La cohabitation de leurs deux expositions relève pourtant d’une belle cohérence. Les «dérives et replis» de l’un et les «extensions, décalages et propos ambigus» de l’autre évoquent une peinture qui s’abreuve à plusieurs sources, entre la citation et la réinvention d’un langage personnel, et toujours dans un incessant combat entre la profondeur (d’un plan, d’un propos) et la surface empreinte de matière.
Sans prétendre à énoncer l’état actuel d’une discipline, la galerie Simon Blais permet d’avoir sous un même oeil une belle diversité picturale. Du coup, le mariage imprévisible Côté-Denis nous rappelle qu’en cette saison pourtant très image (la biennale Momenta), les peintres gardent la cote. Cynthia Girard-Renard (Musée d’art de Joliette), Kent Monkman (PierreFrançois Ouellette art contemporain), Melanie Authier (Galerie de l’UQAM) et bien d’autres sont à l’honneur ces jours-ci.
La toile, vaste forêt
L’expo Dérives et replis réunit, comme le titre le dit, deux séries de tableaux à l’huile. Les Dérives, mises à l’honneur dans la grande salle de la galerie, s’apprécient comme une suite sur le même thème, sur la même scène. On peut y voir, tel que l’explicite l’énoncé de l’artiste, « [que] sur un lac, deux jeunes filles dans un canot s’apprêtent à quitter la rive».
Louis-Philippe Côté travaille à partir d’images trouvées ici et là. Dans le cas présent, c’est la littérature japonaise qui lui a soufflé son sujet. L’ambiguïté de ses compositions, souvent soutenues par des motifs évocateurs de violence (une arme, un incendie), semble avoir gagné en mystère. La tension n’est pas moins palpable, mais elle passe davantage par la matérialité des oeuvres que par la description d’un récit.
D’un tableau à l’autre, l’artiste oppose des éléments verticaux au premier plan à une structure générale horizontale. Un jeu des couleurs parfois plus contrasté, parfois plus harmonieux, donne à l’ensemble sa variété et fait passer le déjà banal de la scène à un simple motif d’exploration picturale. Le paysage disparaît et réapparaît, au gré d’une lumière, ou des saisons, que seul Côté, à la manière des postimpressionnistes, a pu figurer.

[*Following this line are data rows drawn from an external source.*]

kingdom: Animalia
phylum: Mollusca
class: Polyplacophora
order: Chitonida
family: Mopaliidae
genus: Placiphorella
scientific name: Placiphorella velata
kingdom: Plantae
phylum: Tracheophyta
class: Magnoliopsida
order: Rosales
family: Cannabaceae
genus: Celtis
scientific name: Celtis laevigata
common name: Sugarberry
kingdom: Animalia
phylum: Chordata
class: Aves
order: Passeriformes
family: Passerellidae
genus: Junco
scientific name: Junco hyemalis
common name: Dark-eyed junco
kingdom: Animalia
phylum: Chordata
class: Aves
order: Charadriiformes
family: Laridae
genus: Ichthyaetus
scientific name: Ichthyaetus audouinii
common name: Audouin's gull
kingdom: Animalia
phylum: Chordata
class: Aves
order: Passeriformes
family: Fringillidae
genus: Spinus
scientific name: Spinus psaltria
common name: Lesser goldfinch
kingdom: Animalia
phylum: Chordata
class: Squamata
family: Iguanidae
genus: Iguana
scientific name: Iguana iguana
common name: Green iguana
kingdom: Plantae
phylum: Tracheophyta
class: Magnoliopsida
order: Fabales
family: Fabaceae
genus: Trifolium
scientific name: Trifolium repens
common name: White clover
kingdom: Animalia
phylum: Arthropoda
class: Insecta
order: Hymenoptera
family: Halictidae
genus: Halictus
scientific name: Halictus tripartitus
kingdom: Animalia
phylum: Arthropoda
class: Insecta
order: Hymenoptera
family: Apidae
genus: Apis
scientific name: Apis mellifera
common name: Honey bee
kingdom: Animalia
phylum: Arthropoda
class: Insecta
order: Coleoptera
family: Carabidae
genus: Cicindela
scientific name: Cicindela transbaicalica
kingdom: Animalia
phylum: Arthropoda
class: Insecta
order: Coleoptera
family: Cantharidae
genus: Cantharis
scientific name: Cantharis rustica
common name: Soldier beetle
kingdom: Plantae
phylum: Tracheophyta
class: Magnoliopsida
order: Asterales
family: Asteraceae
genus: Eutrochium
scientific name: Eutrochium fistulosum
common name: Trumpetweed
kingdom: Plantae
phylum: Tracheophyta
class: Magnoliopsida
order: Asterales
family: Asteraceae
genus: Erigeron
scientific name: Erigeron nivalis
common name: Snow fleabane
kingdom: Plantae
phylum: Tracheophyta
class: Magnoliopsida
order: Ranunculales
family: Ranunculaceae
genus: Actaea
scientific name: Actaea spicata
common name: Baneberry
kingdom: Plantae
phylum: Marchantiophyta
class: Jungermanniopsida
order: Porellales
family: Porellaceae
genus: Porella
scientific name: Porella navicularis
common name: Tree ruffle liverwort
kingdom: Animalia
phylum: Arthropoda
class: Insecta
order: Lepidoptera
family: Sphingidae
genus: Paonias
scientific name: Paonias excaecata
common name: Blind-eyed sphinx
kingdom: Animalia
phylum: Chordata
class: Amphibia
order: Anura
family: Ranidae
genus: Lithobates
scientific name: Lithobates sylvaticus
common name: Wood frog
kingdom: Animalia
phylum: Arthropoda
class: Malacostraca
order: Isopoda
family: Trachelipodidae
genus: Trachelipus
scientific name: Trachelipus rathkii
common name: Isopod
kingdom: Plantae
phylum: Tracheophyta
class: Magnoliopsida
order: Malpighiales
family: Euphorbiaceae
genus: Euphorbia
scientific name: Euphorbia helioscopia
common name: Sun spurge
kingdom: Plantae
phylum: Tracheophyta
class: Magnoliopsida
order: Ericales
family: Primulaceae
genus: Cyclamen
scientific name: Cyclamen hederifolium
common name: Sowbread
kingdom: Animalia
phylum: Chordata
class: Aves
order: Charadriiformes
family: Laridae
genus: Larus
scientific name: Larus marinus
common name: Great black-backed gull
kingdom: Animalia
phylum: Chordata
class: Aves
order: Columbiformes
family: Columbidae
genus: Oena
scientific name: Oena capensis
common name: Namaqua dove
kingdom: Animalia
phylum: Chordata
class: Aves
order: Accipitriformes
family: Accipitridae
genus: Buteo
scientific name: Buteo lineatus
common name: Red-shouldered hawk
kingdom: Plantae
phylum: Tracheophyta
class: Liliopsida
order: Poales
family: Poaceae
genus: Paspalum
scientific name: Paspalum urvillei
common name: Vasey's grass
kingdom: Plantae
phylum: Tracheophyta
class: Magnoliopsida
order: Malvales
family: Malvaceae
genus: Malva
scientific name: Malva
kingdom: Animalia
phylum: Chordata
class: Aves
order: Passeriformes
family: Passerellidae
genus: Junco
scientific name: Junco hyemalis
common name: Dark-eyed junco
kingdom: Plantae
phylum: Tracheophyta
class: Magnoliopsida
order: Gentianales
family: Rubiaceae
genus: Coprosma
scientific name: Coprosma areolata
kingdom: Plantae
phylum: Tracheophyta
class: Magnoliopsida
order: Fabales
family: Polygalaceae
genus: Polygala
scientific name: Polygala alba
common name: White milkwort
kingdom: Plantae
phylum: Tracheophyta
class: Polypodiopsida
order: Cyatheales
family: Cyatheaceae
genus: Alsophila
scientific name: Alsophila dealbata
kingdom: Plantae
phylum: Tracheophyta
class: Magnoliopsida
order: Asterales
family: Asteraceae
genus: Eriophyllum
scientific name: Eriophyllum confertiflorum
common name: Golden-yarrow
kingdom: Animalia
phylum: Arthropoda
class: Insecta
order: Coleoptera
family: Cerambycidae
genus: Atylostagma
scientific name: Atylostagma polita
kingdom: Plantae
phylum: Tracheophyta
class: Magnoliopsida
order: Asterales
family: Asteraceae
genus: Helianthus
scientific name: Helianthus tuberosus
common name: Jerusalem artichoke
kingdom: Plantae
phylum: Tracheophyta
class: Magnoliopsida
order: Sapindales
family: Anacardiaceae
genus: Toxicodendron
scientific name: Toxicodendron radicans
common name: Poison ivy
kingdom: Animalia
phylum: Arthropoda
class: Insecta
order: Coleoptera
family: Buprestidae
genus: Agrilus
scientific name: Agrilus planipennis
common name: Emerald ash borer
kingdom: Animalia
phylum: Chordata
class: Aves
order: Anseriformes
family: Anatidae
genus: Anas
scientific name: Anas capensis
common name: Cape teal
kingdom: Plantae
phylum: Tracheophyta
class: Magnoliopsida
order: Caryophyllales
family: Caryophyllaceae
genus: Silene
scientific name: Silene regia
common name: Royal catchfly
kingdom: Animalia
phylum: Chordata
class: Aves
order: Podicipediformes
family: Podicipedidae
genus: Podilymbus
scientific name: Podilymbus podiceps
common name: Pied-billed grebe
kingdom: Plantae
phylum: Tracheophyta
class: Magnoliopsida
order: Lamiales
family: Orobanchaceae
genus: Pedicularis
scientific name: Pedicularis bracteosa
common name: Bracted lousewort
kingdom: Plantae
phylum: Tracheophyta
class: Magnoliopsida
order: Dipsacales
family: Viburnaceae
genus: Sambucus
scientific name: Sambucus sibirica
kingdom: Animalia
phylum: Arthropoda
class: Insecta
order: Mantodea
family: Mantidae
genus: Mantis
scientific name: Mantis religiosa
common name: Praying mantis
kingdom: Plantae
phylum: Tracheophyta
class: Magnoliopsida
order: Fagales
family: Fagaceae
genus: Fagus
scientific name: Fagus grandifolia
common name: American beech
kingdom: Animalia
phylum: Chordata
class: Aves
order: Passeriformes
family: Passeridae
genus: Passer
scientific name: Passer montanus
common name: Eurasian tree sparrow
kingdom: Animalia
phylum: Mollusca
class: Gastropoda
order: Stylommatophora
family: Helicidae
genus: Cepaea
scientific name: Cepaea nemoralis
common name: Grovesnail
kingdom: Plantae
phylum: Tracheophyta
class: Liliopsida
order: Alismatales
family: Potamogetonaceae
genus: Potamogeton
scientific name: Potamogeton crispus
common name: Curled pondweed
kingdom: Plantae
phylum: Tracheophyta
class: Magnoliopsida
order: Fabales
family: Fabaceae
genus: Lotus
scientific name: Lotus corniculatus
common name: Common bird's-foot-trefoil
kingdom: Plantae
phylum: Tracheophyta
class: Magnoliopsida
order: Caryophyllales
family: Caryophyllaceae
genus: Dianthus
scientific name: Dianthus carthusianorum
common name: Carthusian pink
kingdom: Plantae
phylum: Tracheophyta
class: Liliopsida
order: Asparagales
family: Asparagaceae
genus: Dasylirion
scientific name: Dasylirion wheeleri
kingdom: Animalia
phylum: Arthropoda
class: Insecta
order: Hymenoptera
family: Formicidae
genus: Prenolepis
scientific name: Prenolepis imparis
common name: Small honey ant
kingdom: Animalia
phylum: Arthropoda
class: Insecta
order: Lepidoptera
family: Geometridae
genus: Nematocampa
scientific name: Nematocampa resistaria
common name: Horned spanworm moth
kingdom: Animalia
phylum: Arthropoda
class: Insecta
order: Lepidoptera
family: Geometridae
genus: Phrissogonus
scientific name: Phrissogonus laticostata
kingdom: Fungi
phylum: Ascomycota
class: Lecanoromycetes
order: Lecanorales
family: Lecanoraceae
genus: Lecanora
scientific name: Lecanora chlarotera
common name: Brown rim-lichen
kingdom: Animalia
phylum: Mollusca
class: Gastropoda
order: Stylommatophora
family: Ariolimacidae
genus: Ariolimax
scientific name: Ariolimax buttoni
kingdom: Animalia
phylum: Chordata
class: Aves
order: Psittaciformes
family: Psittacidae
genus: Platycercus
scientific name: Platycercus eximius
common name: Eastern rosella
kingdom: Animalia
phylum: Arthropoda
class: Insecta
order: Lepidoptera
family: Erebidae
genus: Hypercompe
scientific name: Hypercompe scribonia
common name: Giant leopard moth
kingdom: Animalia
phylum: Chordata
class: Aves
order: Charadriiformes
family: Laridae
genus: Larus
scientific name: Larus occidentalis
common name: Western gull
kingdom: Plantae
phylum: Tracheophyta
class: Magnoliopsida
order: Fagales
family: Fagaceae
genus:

La série Replis repose sur la même scène dans un lac, sauf que celle-ci s’estompe presque de manière définitive. Ici, les replis, qui cachent tout sujet ex-trapictural, s’expriment par de petites touches polychromes, dans un bal plus désordonné. Le camouflage ne cherche pas à reproduire les teintes d’une forêt, mais à occuper un espace bien plus vaste et ouvert, celui de la toile.
Héritage plastique
L’expo Extensions, décalages et propos ambigus sur la plasticité prend son envol littéralement sur une histoire de la peinture québécoise, celle défendue par la galerie Simon Blais. Jean-Sébastien Denis a travaillé in situ dans la salle 3, salle presque privée où l’artiste a sélectionné des oeuvres des Rita Letendre, Claude Tousignant, Denis Juneau et autres Molinari pour s’y confronter.
Habitué à faire des anamorphoses architecturales après quelques projets du 1%, Denis s’est amusé à habiter cette salle en reliant les différents tableaux (et meubles et murs) par du ruban adhésif, outil de base à l’histoire des plasticiens. L’intervention, à la fois plastique et optique, invite par le biais des trous dans un mur à aller dans une autre salle, où l’artiste expose ses propres acryliques.
Dans le même style chaotique et aux collages hétéroclites, propre à son auteur depuis 15 ans, la série Imbrication respire néanmoins davantage en couleurs et en autonomie de ses éléments. Jean-Sébastien Denis, qui fait partie de ces artistes, peintres, dessinateurs ou sculpteurs qui revisitent le passé sous toutes ses formes, assume ici clairement l’héritage formaliste. Rubans, cibles, lignes, rythmes chromatiques ne deviennent pas moins, sous sa touche, des éclaboussures, des tracés spontanés et des compositions audacieusement déséquilibrées.